Bereitgestellte Unterlagen:
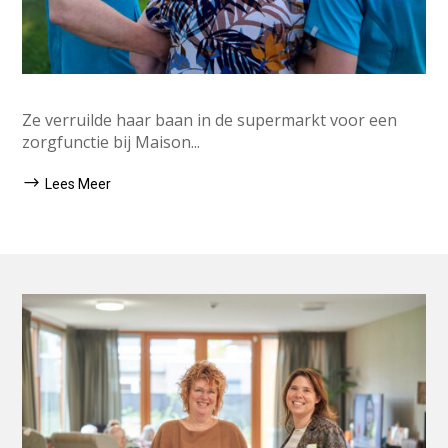
Ze verruilde haar baan in de supermarkt voor een
zorgfunctie bij Maison...
Lees Meer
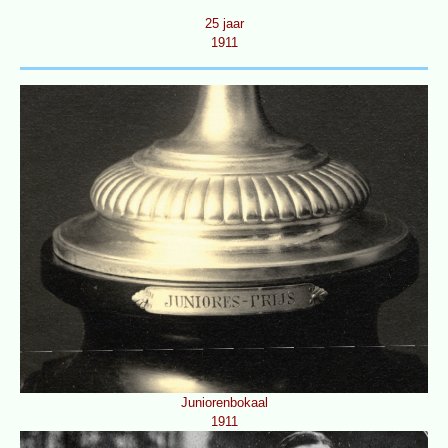
25 jaar
1911
Juniorenbokaal
1911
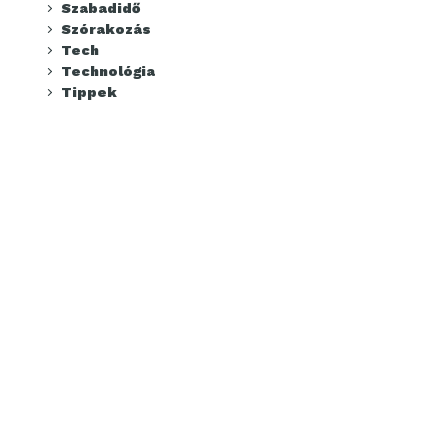
Szabadidő
Szórakozás
Tech
Technológia
Tippek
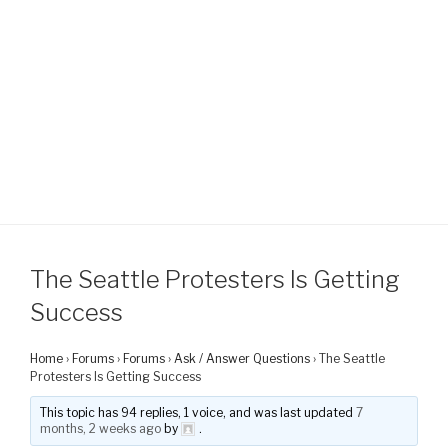
The Seattle Protesters Is Getting
Success
Home
›
Forums
›
Forums
›
Ask / Answer Questions
›
The Seattle
Protesters Is Getting Success
This topic has 94 replies, 1 voice, and was last updated
7
months, 2 weeks ago
by
.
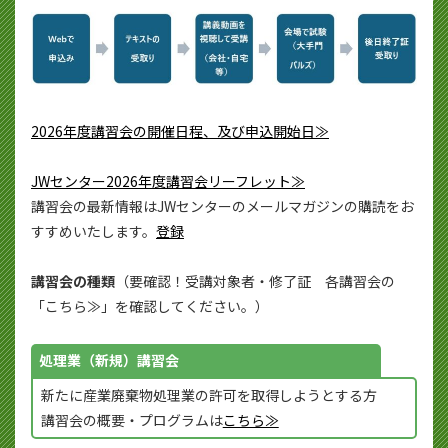
2026年度講習会の開催日程、及び申込開始日≫
JWセンター2026年度講習会リーフレット≫
講習会の最新情報はJWセンターのメールマガジンの購読をお
すすめいたします。
登録
講習会の種類
（要確認！受講対象者・修了証 各講習会の
「こちら≫」を確認してください。）
処理業（新規）講習会
新たに産業廃棄物処理業の許可を取得しようとする方
講習会の概要・プログラムは
こちら≫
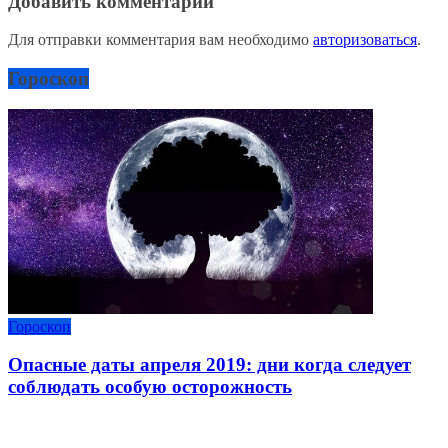
Добавить комментарий
Для отправки комментария вам необходимо
авторизоваться
.
Гороскоп
Гороскоп
Опасные даты апреля 2019: дни когда следует
соблюдать особую осторожность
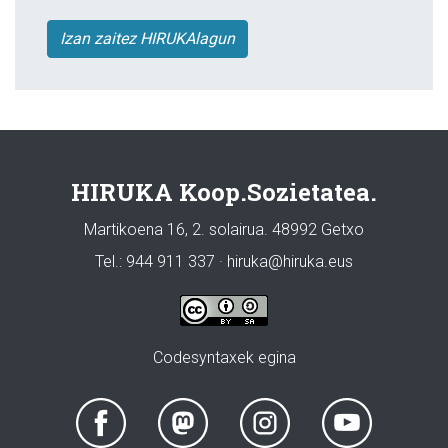
Izan zaitez HIRUKAlagun
HIRUKA Koop.Sozietatea.
Martikoena 16, 2. solairua. 48992 Getxo
Tel.: 944 911 337 · hiruka@hiruka.eus
Codesyntaxek egina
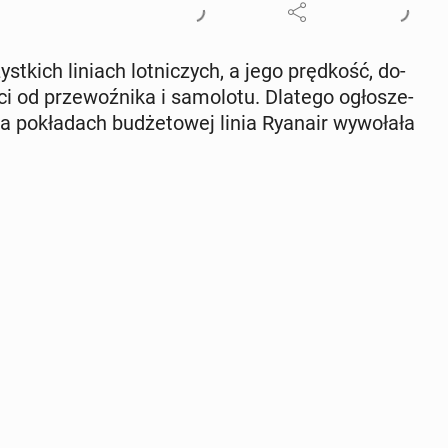
t­kich liniach lot­ni­czych, a jego pręd­kość, do­
i od prze­woź­ni­ka i sa­mo­lo­tu. Dlatego ogło­sze­
 po­kła­dach bu­dże­to­wej linia Ryanair wy­wo­ła­ła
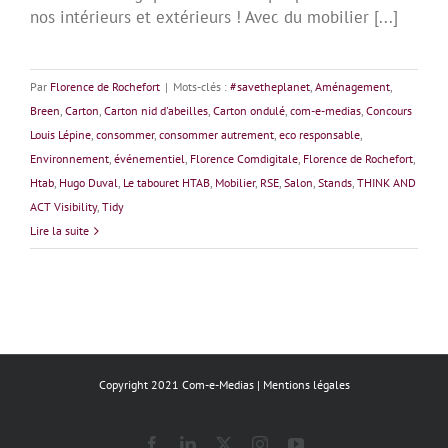
nos intérieurs et extérieurs ! Avec du mobilier [...]
Par
Florence de Rochefort
|
Mots-clés :
#savetheplanet
,
Aménagement
,
Breen
,
Carton
,
Carton nid d'abeilles
,
Carton ondulé
,
com-e-medias
,
Concours
Louis Lépine
,
consommer
,
consommer autrement
,
eco responsable
,
Environnement
,
événementiel
,
Florence Comdigitale
,
Florence de Rochefort
,
Htab
,
Hugo Duval
,
Le tabouret HTAB
,
Mobilier
,
RSE
,
Salon
,
Stands
,
THINK AND
ACT Visibility
,
Tidy
Lire la suite
Copyright 2021 Com-e-Medias |
Mentions légales
Facebook
LinkedIn
X
Instagram
YouTube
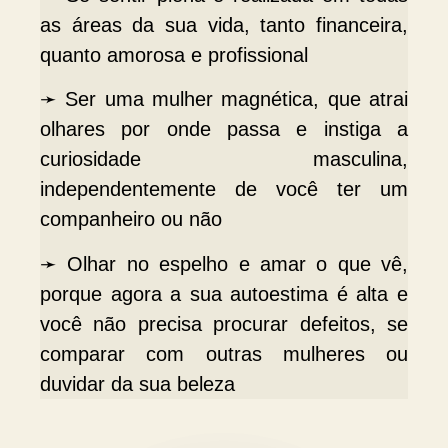
as áreas da sua vida, tanto financeira,
quanto amorosa e profissional
➛ Ser uma mulher magnética, que atrai
olhares por onde passa e instiga a
curiosidade masculina,
independentemente de você ter um
companheiro ou não
➛ Olhar no espelho e amar o que vê,
porque agora a sua autoestima é alta e
você não precisa procurar defeitos, se
comparar com outras mulheres ou
duvidar da sua beleza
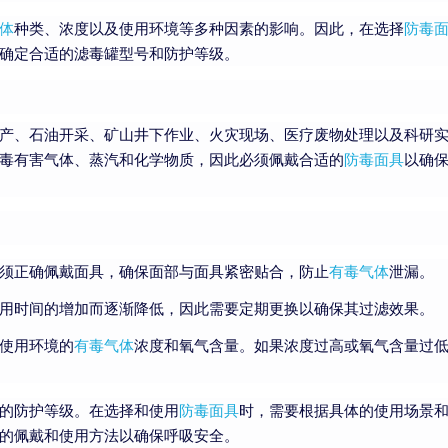
体
种类、浓度以及使用环境等多种因素的影响。因此，在选择
防毒
确定合适的滤毒罐型号和防护等级。
产、石油开采、矿山井下作业、火灾现场、医疗废物处理以及科研
毒有害气体、蒸汽和化学物质，因此必须佩戴合适的
防毒面具
以确
须正确佩戴面具，确保面部与面具紧密贴合，防止
有毒气体
泄漏。
用时间的增加而逐渐降低，因此需要定期更换以确保其过滤效果。
使用环境的
有毒气体
浓度和氧气含量。如果浓度过高或氧气含量过
的防护等级。在选择和使用
防毒面具
时，需要根据具体的使用场景
的佩戴和使用方法以确保呼吸安全。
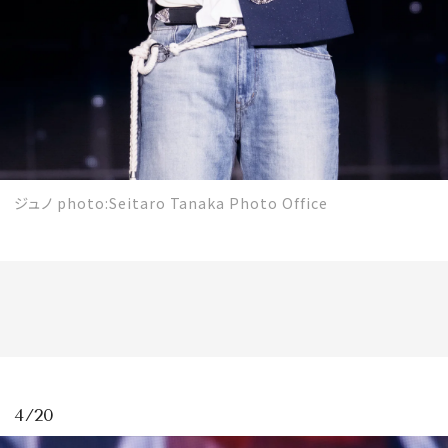
ジュノ photo:Seitaro Tanaka Photo Office
4/20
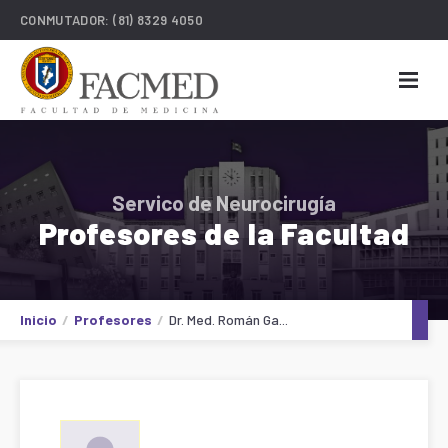
CONMUTADOR:
(81) 8329 4050
Servico de Neurocirugía
Profesores de la Facultad
Inicio
Profesores
Dr. Med. Román Ga...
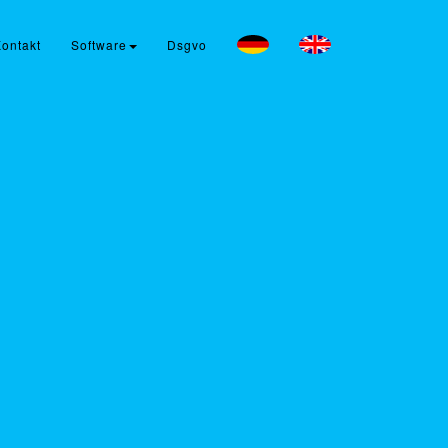
ontakt
Software
Dsgvo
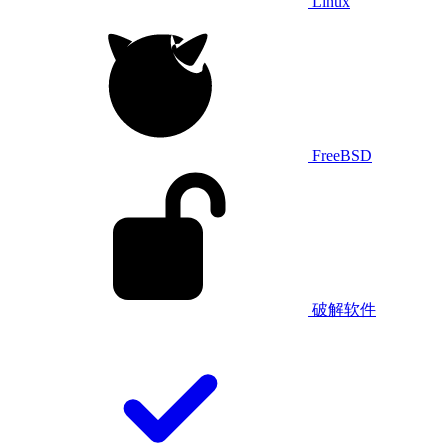
Linux
FreeBSD
破解软件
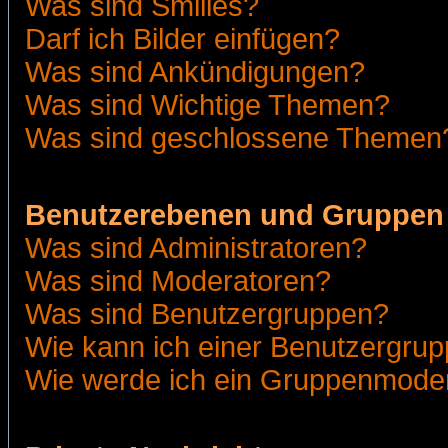
Was sind Smilies?
Darf ich Bilder einfügen?
Was sind Ankündigungen?
Was sind Wichtige Themen?
Was sind geschlossene Themen
Benutzerebenen und Gruppen
Was sind Administratoren?
Was sind Moderatoren?
Was sind Benutzergruppen?
Wie kann ich einer Benutzergrup
Wie werde ich ein Gruppenmode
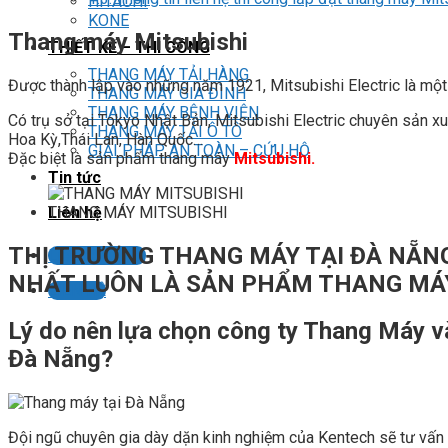
HITACHI
KONE
Thang máy Mitsubishi
THIẾT KẾ – THI CÔNG
THANG MÁY TẢI HÀNG
Được thành lập vào những năm 1921, Mitsubishi Electric là mộ
THANG MÁY GIA ĐÌNH
THANG MÁY BỆNH VIỆN
Có trụ sở tại Tokyo Nhật Bản, Mitsubishi Electric chuyên sản xu
THANG MÁY TẢI Ô TÔ
Hoa Kỳ,Thái Lan, Hàn Quốc…
GIẢI PHÁP AN TOÀN – CỨU HỘ
Đặc biệt là sản phẩm thang máy
Mitsubishi.
Tin tức
THANG MÁY MITSUBISHI
Liên hệ
THỊ TRƯỜNG THANG MÁY TẠI ĐÀ NẴN
Liên hệ tư vấn
NHẤT LUÔN LÀ SẢN PHẨM THANG MÁY
LIÊN HỆ
Lý do nên lựa chọn công ty Thang Máy và
Đà Nẵng?
Đội ngũ chuyên gia dày dặn kinh nghiệm của Kentech sẽ tư vấn c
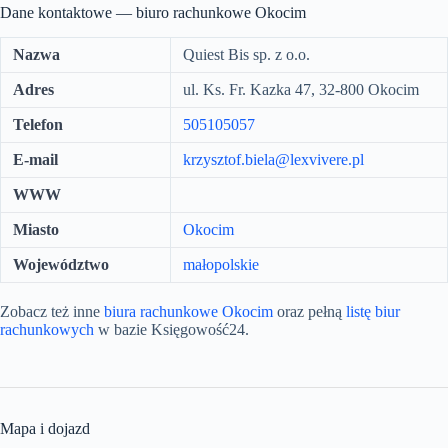
Dane kontaktowe — biuro rachunkowe Okocim
Nazwa
Quiest Bis sp. z o.o.
Adres
ul. Ks. Fr. Kazka 47, 32-800 Okocim
Telefon
505105057
E-mail
krzysztof.biela@lexvivere.pl
WWW
Miasto
Okocim
Województwo
małopolskie
Zobacz też inne
biura rachunkowe Okocim
oraz pełną
listę biur
rachunkowych
w bazie Księgowość24.
Mapa i dojazd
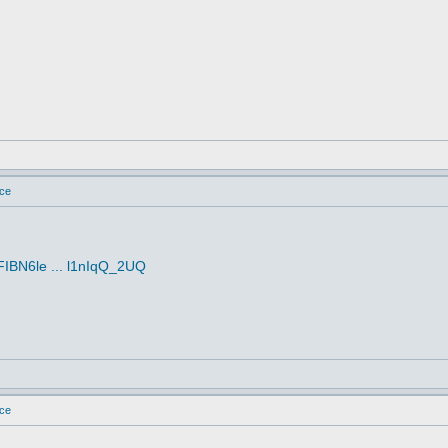
ice
FIBN6le ... l1nIqQ_2UQ
ice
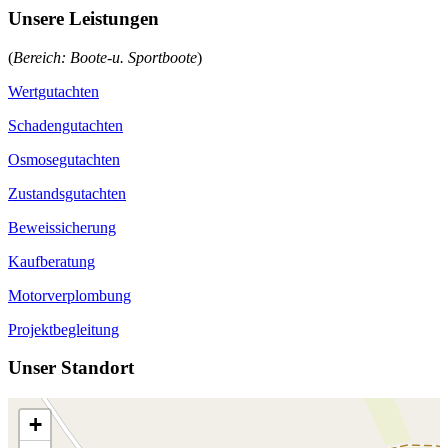
U
n
s
e
r
e
L
e
i
s
t
u
n
g
e
n
(
Bereich: Boote-u. Sportboote
)
Wertgutachten
Schadengutachten
Osmosegutachten
Zustandsgutachten
Beweissicherung
Kaufberatung
Motorverplombung
Projektbegleitung
U
n
s
e
r
S
t
a
n
d
o
r
t
+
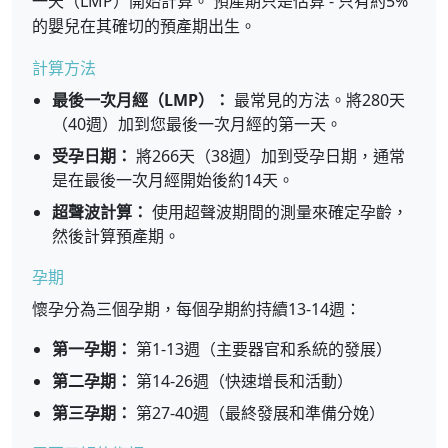
一天（LMP）開始計算。 預產期只是估算 - 只有約5%
的嬰兒在其確切的預產期出生。
計算方法
最後一次月經（LMP）：
最常見的方法。將280天
（40週）加到您最後一次月經的第一天。
受孕日期：
將266天（38週）加到受孕日期，通常
是在最後一次月經開始後約14天。
超聲波計算：
使用超聲波期間的測量來確定孕齡，
然後計算預產期。
孕期
懷孕分為三個孕期，每個孕期約持續13-14週：
第一孕期：
第1-13週（主要器官和系統的發展）
第二孕期：
第14-26週（快速增長和活動）
第三孕期：
第27-40週（最終發展和準備分娩）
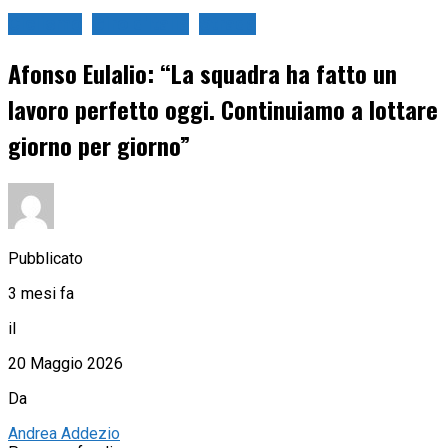
Ciclismo
Giro d'Italia
Strada
Afonso Eulalio: “La squadra ha fatto un
lavoro perfetto oggi. Continuiamo a lottare
giorno per giorno”
Pubblicato
3 mesi fa
il
20 Maggio 2026
Da
Andrea Addezio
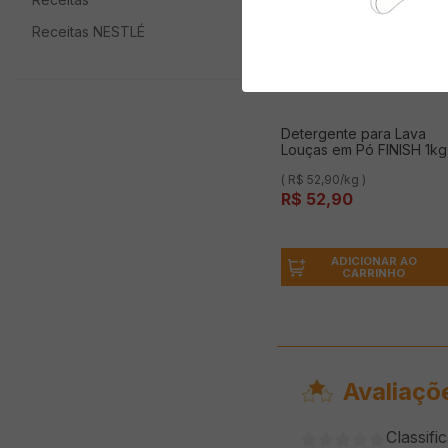
Receitas NESTLÉ
Detergente para Lava
Louças em Pó FINISH 1kg
( R$ 52,90/kg )
R$
52
,
90
ADICIONAR AO
CARRINHO
Avaliaçõ
Classifi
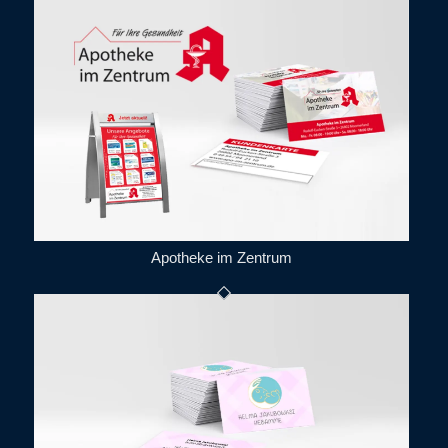
Apotheke im Zentrum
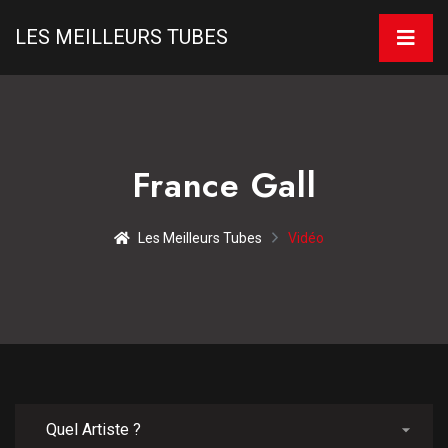
LES MEILLEURS TUBES
France Gall
Les Meilleurs Tubes
Vidéo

Aufgabe: Benennen Sie in allen obigen Aufzeichnungen „Forums“ in „Foren“ um und geben Sie den Text der Zeilen ansonsten unverändert wieder. Die Bilder lassen Sie in der Antwort weg.

Ausgabe:
Ze verruilde haar baan in de supermarkt voor een
zorgfunctie bij Maison...
Lees Meer
25 jaar
1911
Juniorenbokaal
1911
Szabadidő
Szórakozás
Tech
Technológia
Tippek
The Seattle Protesters Is Getting
Success
Home
›
Foren
›
Foren
›
Ask / Answer Questions
›
The Seattle
Protesters Is Getting Success
This topic has 94 replies, 1 voice, and was last updated
7
months, 2 weeks ago
by
.
2026年度講習会の開催日程、及び申込開始日≫
JWセンター2026年度講習会リーフレット≫
講習会の最新情報はJWセンターのメールマガジンの購読をお
すすめいたします。
登録
講習会の種類
（要確認！受講対象者・修了証 各講習会の
「こちら≫」を確認してください。）
処理業（新規）講習会
新たに産業廃棄物処理業の許可を取得しようとする方
講習会の概要・プログラムは
こちら≫
Добавить комментарий
Для отправки комментария вам необходимо
авторизоваться
.
Гороскоп
Гороскоп
Опасные даты апреля 2019: дни когда следует
соблюдать особую осторожность
Izan zaitez HIRUKAlagun
HIRUKA Koop.Sozietatea.
Martikoena 16, 2. solairua. 48992 Getxo
Tel.: 944 911 337 · hiruka@hiruka.eus
Codesyntaxek egina
t­kich liniach lot­ni­czych, a jego pręd­kość, do­
i od prze­woź­ni­ka i sa­mo­lo­tu. Dlatego ogło­sze­
 po­kła­dach bu­dże­to­wej linia Ryanair wy­wo­ła­ła
nos intérieurs et extérieurs ! Avec du mobilier [...]
Par
Florence de Rochefort
|
Mots-clés :
#savetheplanet
,
Aménagement
,
Breen
,
Carton
,
Carton nid d'abeilles
,
Carton ondulé
,
com-e-medias
,
Concours
Louis Lépine
,
consommer
,
consommer autrement
,
eco responsable
,
Environnement
,
événementiel
,
Florence Comdigitale
,
Florence de Rochefort
,
Htab
,
Hugo Duval
,
Le tabouret HTAB
,
Mobilier
,
RSE
,
Salon
,
Stands
,
THINK AND
ACT Visibility
,
Tidy
Lire la suite
Copyright 2021 Com-e-Medias |
Mentions légales
Facebook
LinkedIn
X
Instagram
YouTube
as áreas da sua vida, tanto financeira,
quanto amorosa e profissional
➛ Ser uma mulher magnética, que atrai
olhares por onde passa e instiga a
curiosidade masculina,
independentemente de você ter um
companheiro ou não
➛ Olhar no espelho e amar o que vê,
porque agora a sua autoestima é alta e
você não precisa procurar defeitos, se
comparar com outras mulheres ou
duvidar da sua beleza
体
种类、浓度以及使用环境等多种因素的影响。因此，在选择
防毒
确定合适的滤毒罐型号和防护等级。
产、石油开采、矿山井下作业、火灾现场、医疗废物处理以及科研
毒有害气体、蒸汽和化学物质，因此必须佩戴合适的
防毒面具
以确
须正确佩戴面具，确保面部与面具紧密贴合，防止
有毒气体
泄漏。
用时间的增加而逐渐降低，因此需要定期更换以确保其过滤效果。
使用环境的
有毒气体
浓度和氧气含量。如果浓度过高或氧气含量过
的防护等级。在选择和使用
防毒面具
时，需要根据具体的使用场景
的佩戴和使用方法以确保呼吸安全。
ジュノ photo:Seitaro Tanaka Photo Office
4/20
CONMUTADOR:
(81) 8329 4050
Servico de Neurocirugía
Profesores de la Facultad
Inicio
Profesores
Dr. Med. Román Ga...
ontakt
Software
Dsgvo
Linux
FreeBSD
破解软件
Was sind Smilies?
Darf ich Bilder einfügen?
Was sind Ankündigungen?
Was sind Wichtige Themen?
Was sind geschlossene Themen
Benutzerebenen und Gruppen
Was sind Administratoren?
Was sind Moderatoren?
Was sind Benutzergruppen?
Wie kann ich einer Benutzergrup
Wie werde ich ein Gruppenmode
HITACHI
KONE
Thang máy Mitsubishi
THIẾT KẾ – THI CÔNG
THANG MÁY TẢI HÀNG
Được thành lập vào những năm 1921, Mitsubishi Electric là mộ
THANG MÁY GIA ĐÌNH
THANG MÁY BỆNH VIỆN
Có trụ sở tại Tokyo Nhật Bản, Mitsubishi Electric chuyên sản xu
THANG MÁY TẢI Ô TÔ
Hoa Kỳ,Thái Lan, Hàn Quốc…
GIẢI PHÁP AN TOÀN – CỨU HỘ
Đặc biệt là sản phẩm thang máy
Mitsubishi.
Tin tức
THANG MÁY MITSUBISHI
Liên hệ
THỊ TRƯỜNG THANG MÁY TẠI ĐÀ NẴN
Liên hệ tư vấn
NHẤT LUÔN LÀ SẢN PHẨM THANG MÁY
LIÊN HỆ
Lý do nên lựa chọn công ty Thang Máy và
Đà Nẵng?
Đội ngũ chuyên gia dày dặn kinh nghiệm của Kentech sẽ tư vấn c
Dane kontaktowe — biuro rachunkowe Okocim
Nazwa
Quiest Bis sp. z o.o.
Adres
ul. Ks. Fr. Kazka 47, 32-800 Okocim
Telefon
505105057
E-mail
krzysztof.biela@lexvivere.pl
WWW
Miasto
Okocim
Województwo
małopolskie
Zobacz też inne
biura rachunkowe Okocim
oraz pełną
listę biur
rachunkowych
w bazie Księgowość24.
Mapa i dojazd
ice
FIBN6le ... l1nIqQ_2UQ
ice
U
n
s
e
r
e
L
e
i
s
t
u
n
g
e
n
(
Bereich: Boote-u. Sportboote
)
Wertgutachten
Schadengutachten
Osmosegutachten
Zustandsgutachten
Beweissicherung
Kaufberatung
Motorverplombung
Projektbegleitung
U
n
s
e
r
S
t
a
n
d
o
r
t
+
一天（LMP）開始計算。 預產期只是估算 - 只有約5%
的嬰兒在其確切的預產期出生。
計算方法
最後一次月經（LMP）：
最常見的方法。將280天
（40週）加到您最後一次月經的第一天。
受孕日期：
將266天（38週）加到受孕日期，通常
是在最後一次月經開始後約14天。
超聲波計算：
使用超聲波期間的測量來確定孕齡，
然後計算預產期。
孕期
懷孕分為三個孕期，每個孕期約持續13-14週：
第一孕期：
第1-13週（主要器官和系統的發展）
第二孕期：
第14-26週（快速增長和活動）
第三孕期：
第27-40週（最終發展和準備分娩）
Ciclismo
Giro d'Italia
Strada
Afonso Eulalio: “La squadra ha fatto un
lavoro perfetto oggi. Continuiamo a lottare
giorno per giorno”
Pubblicato
3 mesi fa
il
20 Maggio 2026
Da
Andrea Addezio
Receitas NESTLÉ
Detergente para Lava
Louças em Pó FINISH 1kg
( R$ 52,90/kg )
R$
52
,
90
ADICIONAR AO
CARRINHO
Avaliaçõ
Classifi
Apotheke im Zentrum
LES MEILLEURS TUBES
France Gall
Les Meilleurs Tubes
Vidéo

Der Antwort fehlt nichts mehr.